Детективщица
Шрифт:
– По такой-то грязи полчищами ходили, пока она котов не завела. Те худо-бедно, но справлялись. Так что не пойму, зачем Федоровне крысиная отрава понадобилась? Что-то вы там напутали в милиции.
– В полиции.
– А не один ли хрен?
– грубовато закончила разговор хозяйка.
– Идите уж, с Богом.
Следующим ближайшим к ним жилищем был дом Софьи Никитичны.
– Никитична!
– позвала Люба, заглянув в горницу.
Но и там было пусто.
– Вот такие нравы у них в Филатовском: бросают дома открытыми, - заворчал Петр Григорьевич, - заходи, бери, что хочешь. А милиция потом рыскай - ищи пропажу.
Но Любу гораздо больше заинтересовал стоящий у дверей шкафчик. Полки были плотно заставлены склянками, бутылями, банками из-под кофе, пакетиками с гранулами.
– Не здесь ли крысиный яд?
Петр Григорьевич, брезгливо поморщившись, принялся перебирать содержимое полок, вчитываясь в названия.
– Да вроде бы нет. Удобрение какое-то. О... глянь-ка!
И в его руках оказалась красивая бутылка из-под рижского бальзама - в отличие от прочего запыленного хлама она была новенькой и яркой.
– Вон чем старушки у нас балуются.
Люба улыбнулась.
– Надо же, когда-то такая же бутылка хранилась у моей бабушки. Только держала она её в серванте - на самом видном месте. После того, как бальзам закончился, бабушка налила туда настоянный на травах самогон, и хвасталась, что её настойка полезнее, чем бальзам.
– Неужели?
– заинтересовался Петр Григорьевич и снял с полки бутылку.
Люба с округлившимися глазами наблюдала, как он откручивает пробку, и когда участковый поднес горлышко к лицу, испуганно дернула его за рукав:
– Осторожнее, бабульки на самогоне настаивают и мухоморы!
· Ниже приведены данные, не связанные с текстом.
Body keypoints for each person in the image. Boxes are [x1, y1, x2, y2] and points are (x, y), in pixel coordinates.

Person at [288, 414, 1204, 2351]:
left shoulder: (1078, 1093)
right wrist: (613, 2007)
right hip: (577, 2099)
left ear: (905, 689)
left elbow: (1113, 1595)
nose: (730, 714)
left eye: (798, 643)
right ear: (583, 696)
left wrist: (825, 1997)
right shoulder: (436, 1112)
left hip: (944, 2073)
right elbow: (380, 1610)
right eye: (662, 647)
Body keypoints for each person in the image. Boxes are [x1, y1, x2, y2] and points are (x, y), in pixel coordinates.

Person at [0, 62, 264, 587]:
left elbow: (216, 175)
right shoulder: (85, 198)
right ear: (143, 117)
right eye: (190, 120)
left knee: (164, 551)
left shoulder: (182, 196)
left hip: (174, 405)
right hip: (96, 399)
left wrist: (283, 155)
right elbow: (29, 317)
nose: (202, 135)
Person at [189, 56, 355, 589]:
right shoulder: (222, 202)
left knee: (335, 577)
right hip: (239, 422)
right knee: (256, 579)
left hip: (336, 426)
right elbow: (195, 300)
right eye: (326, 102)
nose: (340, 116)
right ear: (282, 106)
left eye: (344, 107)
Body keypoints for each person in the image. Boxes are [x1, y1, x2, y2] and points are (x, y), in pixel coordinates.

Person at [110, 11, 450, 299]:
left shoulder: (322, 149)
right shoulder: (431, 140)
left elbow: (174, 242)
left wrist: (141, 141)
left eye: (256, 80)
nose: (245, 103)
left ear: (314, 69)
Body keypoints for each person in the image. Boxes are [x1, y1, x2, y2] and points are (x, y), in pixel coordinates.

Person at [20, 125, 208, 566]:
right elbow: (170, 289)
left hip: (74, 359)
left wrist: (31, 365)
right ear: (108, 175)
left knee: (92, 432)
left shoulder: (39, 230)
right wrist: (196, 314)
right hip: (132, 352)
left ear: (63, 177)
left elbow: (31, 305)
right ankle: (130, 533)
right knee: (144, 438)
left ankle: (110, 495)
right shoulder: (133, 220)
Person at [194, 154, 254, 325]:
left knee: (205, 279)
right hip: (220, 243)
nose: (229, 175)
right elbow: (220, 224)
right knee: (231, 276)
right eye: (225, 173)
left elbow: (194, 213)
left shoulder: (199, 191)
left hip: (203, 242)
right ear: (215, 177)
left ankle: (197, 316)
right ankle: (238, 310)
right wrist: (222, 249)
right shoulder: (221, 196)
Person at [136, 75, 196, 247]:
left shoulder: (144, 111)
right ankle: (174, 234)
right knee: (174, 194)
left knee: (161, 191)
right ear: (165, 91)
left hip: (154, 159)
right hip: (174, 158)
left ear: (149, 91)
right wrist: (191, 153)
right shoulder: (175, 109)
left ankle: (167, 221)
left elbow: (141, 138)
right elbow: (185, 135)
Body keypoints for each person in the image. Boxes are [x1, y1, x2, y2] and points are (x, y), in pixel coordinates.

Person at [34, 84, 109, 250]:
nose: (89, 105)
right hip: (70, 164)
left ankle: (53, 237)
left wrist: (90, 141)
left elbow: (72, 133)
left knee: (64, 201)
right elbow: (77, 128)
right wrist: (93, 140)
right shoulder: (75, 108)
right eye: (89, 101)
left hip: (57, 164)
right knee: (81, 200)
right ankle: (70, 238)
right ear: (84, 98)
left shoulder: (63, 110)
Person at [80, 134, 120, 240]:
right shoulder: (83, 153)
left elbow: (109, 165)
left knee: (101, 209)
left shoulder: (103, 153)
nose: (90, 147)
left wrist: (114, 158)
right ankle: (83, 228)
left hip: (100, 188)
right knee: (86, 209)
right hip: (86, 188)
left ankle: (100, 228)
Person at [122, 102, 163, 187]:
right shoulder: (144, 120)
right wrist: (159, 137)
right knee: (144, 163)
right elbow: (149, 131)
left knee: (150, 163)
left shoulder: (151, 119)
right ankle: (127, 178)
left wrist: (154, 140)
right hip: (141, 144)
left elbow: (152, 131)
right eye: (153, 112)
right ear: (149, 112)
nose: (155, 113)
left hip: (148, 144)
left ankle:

Рука участкового дрогнула, и он едва не выронил бутылку. Из неё выплеснулось содержимое, сразу же изгадив маслянистыми разводами блестящую керамическую поверхность.
Петр Григорьевич выругался, и быстро, чтобы не испачкать пальцы, поставил бутылку на место.
– Что я - дурак пить невесть какую дрянь? Здесь точно мухоморы.
Софью Никитичну и двух её престарелых подружек они обнаружили в доме Клавушки.
"Любят животные Анну Васильевну: вчера Полкан ластился, сегодня котофей прилип" - умилилась Люба.
Старушки им отнюдь не обрадовались.
– Чего это милиционеры по нашему поселку то и дело шастают?
– удивилась Клавушка.
– Ты, Любочка, не думай, что мы тебе не рады, но всё же шибко интересно, что вам здесь понадобилось?
– А ты не слышала, когда похороны? Уже шестой день пошёл, как помер человек, а ни слуху, ни духу, - подхватила и ещё одна старушка, которую по фамилии все дразнили Кнышихой.
Софья Никитична с досадой крякнула, поправляя слуховой аппарат, и также уставилась на гостей.
– Идёт следствие, - пояснила старушкам Люба, - выяснилось, что Евдокия Федоровна отравилась крысиным ядом.
Старушки перестали стучать ножами и так глянули на фельдшерицу, что она почувствовала себя написавшей в штанишки пятилетней девочкой.
– С чего бы это Федоровне травиться, когда она заказала новый телевизор? Уж дождалась бы по любому, пока его привезут, - презрительно хмыкнула Клавушка - Вот мой внук...
Рассказ о внуке мог затянуться надолго, поэтому Петр Григорьевич поторопился её перебить:
– А откуда у Евдокии Федоровны деньги на телевизор появились?
– Кредит хотела оформить.
– Может, она приняла яд по ошибке?
– Люба решила зайти с другой стороны.
– Кому-нибудь известно - покупала ли Евдокия Федоровна отраву от крыс?
– Нет, не покупала!
– вступила в разговор Анна Васильевна, нервно застучав спицами.
– Зато я хорошо помню, как...
Неизвестно, что она хотела сказать, но её перебила, наконец-то, настроившая слуховой аппарат Софья Никитична:
– Да уж ты, Васильевна, помалкивала бы: прославилась в своё время с дырявой памятью-то.
– Не надо мне рот затыкать, - тотчас взорвалась Анна Васильевна.
– И ту историю тоже поминать не надо!
За перебранкой обеспокоенно наблюдала хозяйка дома.